[Opening RECORDS FOR PROCESSING section]
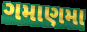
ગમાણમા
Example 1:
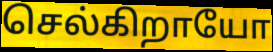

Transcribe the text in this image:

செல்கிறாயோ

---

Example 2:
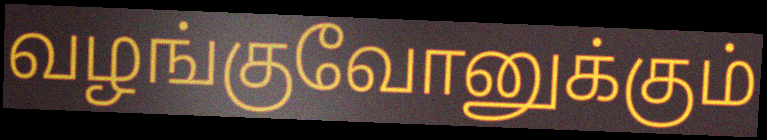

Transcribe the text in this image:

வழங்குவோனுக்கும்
[Closing RECORDS FOR PROCESSING section]
[Opening RECORDS FOR PROCESSING section]
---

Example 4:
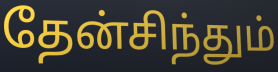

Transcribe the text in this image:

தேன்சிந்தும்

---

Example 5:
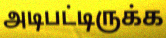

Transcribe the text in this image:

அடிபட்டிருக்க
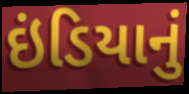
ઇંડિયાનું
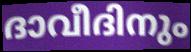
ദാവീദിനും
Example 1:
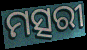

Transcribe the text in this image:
[Closing RECORDS FOR PROCESSING section]
[Opening RECORDS FOR PROCESSING section]
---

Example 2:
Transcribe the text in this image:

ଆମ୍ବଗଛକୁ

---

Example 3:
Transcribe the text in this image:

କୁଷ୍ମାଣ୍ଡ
[Closing RECORDS FOR PROCESSING section]
**TASK PROMPT**
Among the lines above, find those carrying the word "Example" and copy them out.

**RESULT BELOW**
Example 1:
Example 2:
Example 4:
Example 5:
Example 1:
Example 2:
Example 3:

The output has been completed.